O Ministério das Comunicações divulgou o calendário de 2026 que autoriza emissoras a priorizarem coberturas locais e a dispensarem ou adiar a transmissão de A Voz do Brasil para cobrir eventos regionais, como festas municipais, celebrações religiosas e feiras agropecuárias. A medida é o desdobramento mais recente de um processo que já havia sido aberto em 2018, quando a lei nº 13.644 flexibilizou o horário obrigatório do noticiário, convertendo-o em janela móvel entre 19h e 22h para rádios comerciais.

Criado em 22 de julho de 1935, no governo de Getúlio Vargas, o programa nasceu como ferramenta de integração nacional: em 1938 tornou-se obrigatório no horário das 19h às 20h, e em 1962 passou a adotar o nome atual. Sua imposição foi parte de um projeto político que concentrava poder e projetava uma narrativa unificadora do país — gesto que teve símbolos dramáticos, como o episódio de 1937 em que foram queimadas bandeiras estaduais em ato público durante o Estado Novo.

A flexibilização agora anunciada confirma uma realocação de protagonismo entre centro e periferia: rádios e lideranças regionais, incluindo o agronegócio com seus grandes eventos, ganham prioridade sobre um instrumento de comunicação que funcionava como referência nacional. Trata-se não apenas de perda de audiência estruturada, mas de redução da capacidade do Estado de manter um canal de difusão uniforme em horário nobre. O desmonte é gradual, legal e administrativo, mas tem efeito prático claro na coesão simbólica e na presença do debate nacional nas ondas do rádio.

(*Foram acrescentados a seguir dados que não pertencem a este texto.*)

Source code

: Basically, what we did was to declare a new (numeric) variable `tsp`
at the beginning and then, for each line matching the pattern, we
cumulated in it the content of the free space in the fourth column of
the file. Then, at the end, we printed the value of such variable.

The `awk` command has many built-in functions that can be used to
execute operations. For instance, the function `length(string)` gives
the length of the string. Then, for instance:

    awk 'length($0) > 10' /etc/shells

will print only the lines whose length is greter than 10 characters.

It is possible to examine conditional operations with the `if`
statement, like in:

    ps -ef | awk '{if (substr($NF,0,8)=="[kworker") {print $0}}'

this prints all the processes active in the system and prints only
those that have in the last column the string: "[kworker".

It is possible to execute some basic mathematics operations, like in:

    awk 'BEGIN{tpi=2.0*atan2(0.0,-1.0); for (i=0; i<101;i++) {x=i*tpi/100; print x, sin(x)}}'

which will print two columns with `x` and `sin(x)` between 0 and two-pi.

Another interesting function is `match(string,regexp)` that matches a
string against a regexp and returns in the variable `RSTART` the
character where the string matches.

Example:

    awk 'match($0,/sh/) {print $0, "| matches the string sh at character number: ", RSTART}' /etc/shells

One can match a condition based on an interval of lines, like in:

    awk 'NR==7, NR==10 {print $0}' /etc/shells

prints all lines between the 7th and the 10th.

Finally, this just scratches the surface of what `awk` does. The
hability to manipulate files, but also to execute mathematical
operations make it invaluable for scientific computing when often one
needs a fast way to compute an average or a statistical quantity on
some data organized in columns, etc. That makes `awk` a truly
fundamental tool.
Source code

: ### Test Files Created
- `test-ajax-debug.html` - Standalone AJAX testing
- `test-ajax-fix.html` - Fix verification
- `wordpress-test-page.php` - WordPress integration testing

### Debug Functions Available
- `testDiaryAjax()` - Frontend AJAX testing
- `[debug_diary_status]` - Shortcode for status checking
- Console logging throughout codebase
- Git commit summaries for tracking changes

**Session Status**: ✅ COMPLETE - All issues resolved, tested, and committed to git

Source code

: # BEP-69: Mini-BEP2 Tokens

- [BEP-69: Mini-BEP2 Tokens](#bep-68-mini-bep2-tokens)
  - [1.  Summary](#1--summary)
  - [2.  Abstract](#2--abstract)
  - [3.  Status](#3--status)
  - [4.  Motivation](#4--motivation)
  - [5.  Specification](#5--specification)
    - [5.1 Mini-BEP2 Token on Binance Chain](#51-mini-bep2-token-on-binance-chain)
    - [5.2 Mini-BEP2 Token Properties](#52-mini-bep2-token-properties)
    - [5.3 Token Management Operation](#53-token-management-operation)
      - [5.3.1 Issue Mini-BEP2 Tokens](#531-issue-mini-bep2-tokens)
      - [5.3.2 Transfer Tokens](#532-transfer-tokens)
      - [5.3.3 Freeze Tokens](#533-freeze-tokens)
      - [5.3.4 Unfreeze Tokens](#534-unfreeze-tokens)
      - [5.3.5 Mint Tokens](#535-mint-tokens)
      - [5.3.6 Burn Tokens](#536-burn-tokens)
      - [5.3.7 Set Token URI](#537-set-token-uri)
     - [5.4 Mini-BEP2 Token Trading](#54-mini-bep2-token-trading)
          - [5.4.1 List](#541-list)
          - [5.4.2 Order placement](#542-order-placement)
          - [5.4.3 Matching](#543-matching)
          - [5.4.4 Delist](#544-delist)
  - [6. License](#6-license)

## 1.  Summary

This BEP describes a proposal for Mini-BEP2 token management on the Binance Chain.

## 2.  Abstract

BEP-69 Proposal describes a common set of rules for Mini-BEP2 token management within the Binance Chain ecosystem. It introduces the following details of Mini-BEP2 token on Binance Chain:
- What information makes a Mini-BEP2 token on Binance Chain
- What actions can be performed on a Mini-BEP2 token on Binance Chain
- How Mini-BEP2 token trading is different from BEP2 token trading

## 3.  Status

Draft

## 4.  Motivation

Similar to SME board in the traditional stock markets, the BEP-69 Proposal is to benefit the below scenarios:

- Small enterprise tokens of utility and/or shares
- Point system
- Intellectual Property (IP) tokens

Politicamente, a medida sinaliza a vitória do regionalismo sobre um instrumento do núcleo de poder estatal e abre espaço para agendas locais e interesses setoriais ocuparem uma faixa fixa de atenção pública. Resta o debate técnico e cultural sobre preservação do patrimônio radiofônico e sobre o papel do regulador: flexibilizar horários pode responder ao mercado e às demandas locais, mas também termina por apagar uma das raras instâncias de comunicação nacional constante, com consequências para a formação de uma agenda pública comum.